Reprodução em cativeiro contribui para conservação de espécies ameaçadas de extinção

O amor é necessário para que todos, inclusive os animais, possam se sentir bem. No Dia dos Namorados,  comemorado no Brasil nesta sexta (12), vale saber que os “moradores” do Zoológico de Brasília contam com uma equipe especializada em encaminhar representantes de algumas espécies a uma harmoniosa vida a dois. E esse não é um trabalho fácil, pois exige muito estudo sobre o comportamento dos animais e cooperação entre várias instituições, dentro e fora do país, para formar o “par perfeito” da vida silvestre. Durante a pandemia, quando o zoo se encontra fechado, os casais segue se entendendo.

Atualmente, o zoo conta com cerca de 40 casais, dentre aves e mamíferos, que fazem parte de programas de conservação. Um desses pares é o formado por Tucupi e Amarantos, primatas criticamente ameaçados de extinção da espécie sauim-de-coleira. Tucupi, o macho, já vivia no Zoológico de Brasília, enquanto a fêmea, Amarantos chegou de um resgate em Manaus (AM), feito pelo Instituto Brasileiro do Meio Ambiente e dos Recursos Naturais Renováveis (Ibama). O arranjo ocorreu em 2018, com a recomendação de pareamento entre Tucupi e Amarantos, que deu à luz no início deste ano.

Incentivo à aproximação

Para que uma reprodução dê certo entre os casais indicados ao cruzamento, além de fazer a aproximação e o pareamento, a equipe técnica precisa montar o cenário que estimule os participantes. “Para incentivar a reprodução, a gente deixa o recinto o mais confortável e aconchegante possível, com um clima agradável”, conta a superintendente de conservação e pesquisa do Zoo, Luísa Helena Rocha. “Assim, os animais se sentem à vontade e ambientados. A gente também oferece acompanhamento médico-veterinário e nutricional”.

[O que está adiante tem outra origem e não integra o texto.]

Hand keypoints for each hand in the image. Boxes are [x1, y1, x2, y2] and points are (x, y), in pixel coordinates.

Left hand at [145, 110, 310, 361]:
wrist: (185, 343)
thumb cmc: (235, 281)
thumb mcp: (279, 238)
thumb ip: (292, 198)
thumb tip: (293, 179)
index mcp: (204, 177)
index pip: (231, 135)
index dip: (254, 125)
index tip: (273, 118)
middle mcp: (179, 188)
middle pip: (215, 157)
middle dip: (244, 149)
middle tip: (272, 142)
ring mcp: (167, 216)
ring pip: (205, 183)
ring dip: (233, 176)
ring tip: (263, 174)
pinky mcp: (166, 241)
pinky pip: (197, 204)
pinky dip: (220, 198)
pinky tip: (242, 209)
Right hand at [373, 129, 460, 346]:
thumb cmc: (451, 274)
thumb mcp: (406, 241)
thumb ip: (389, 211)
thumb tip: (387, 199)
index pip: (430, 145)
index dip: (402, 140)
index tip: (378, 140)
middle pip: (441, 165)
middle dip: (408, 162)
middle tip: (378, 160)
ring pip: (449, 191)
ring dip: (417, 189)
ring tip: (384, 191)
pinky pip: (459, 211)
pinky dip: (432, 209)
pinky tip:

Além da reprodução natural, o Zoo de Brasília atua em parceria com a Empresa Brasileira de Pesquisa Agropecuária (Embrapa) nos bancos de germoplasma, que fazem o armazenamento de informações genéticas a partir da identificação, da caracterização e da preservação de células germinativas de alguns seres vivos. “O banco de germoplasma e o manejo para reprodução dos animais vivos colaboram na manutenção de um banco genético que poderá ser utilizado para reintroduzir espécies na natureza”, explica Luísa.

Tucupi e Amarantos fazem parte de um universo de mais de 40 felizes casais formados por elementos das espécies bugio-de-mãos-ruivas, bugio-vermelho-do-rio-Purus, lobo-guará, macaco-aranha-de-cara-vermelha, gato-do-mato-pequeno, onça-pintada, ganso-do-havaí, emu, guará, urubu-rei, harpia, gavião-carrapateiro, jacutinga, mutum-de-penacho, mutum-cavalo, sabiá-poca, bicudo, canário-da-terra, papagaio-verdadeiro, papagaio-do-mangue, papagaio-da-cara-roxo, papagaio-moleiro, papa-cacau, papagaio-campeiro, papagaio-chauá, papagaio-do-peito roxo, arara-azul-grande, ararinha-de-testa-vermelha, arara-vermelha, arara-piranga, ararajuba, tiriba-de-pfrimer e tiriba-de-barriga-vermelha.

Pareamento

As recomendações de pareamento são feitas anualmente por especialistas, chamados studbook keepers. Esses profissionais que organizam a população de espécies ameaçadas no Brasil e no mundo e, de acordo com dados genéticos importantes, indicam qual indivíduo pode reproduzir e com quem. Isso acontece para garantir que a população mantida sob cuidados humanos seja geneticamente saudável e que contribua, no futuro, para o reforço das populações em vida livre.

Acordo de cooperação

Em 2018, a Associação de Zoológicos e Aquários do Brasil, o Instituto Chico Mendes para Conservação da Biodiversidade e o Ministério do Meio Ambiente assinaram um Acordo de Cooperação Técnica (ACT) para atuar na elaboração, implementação, manutenção e coordenação dos programas de manejo em cativeiro de espécies ameaçadas em zoológicos e aquários brasileiros.

O acordo aborda 25 espécies prioritárias, entre mamíferos, aves, répteis, anfíbios e peixes, para a execução do acordo. O trabalho de conservação dessas espécies é importante para proteger também seus habitats e espécies relacionadas, pois muitas delas provocam o “efeito guarda-chuva”: sua conservação, por consequência, promove a conservação de vários outros animais que participam do ecossistema, sendo um enorme passo para a conservação da fauna brasileira.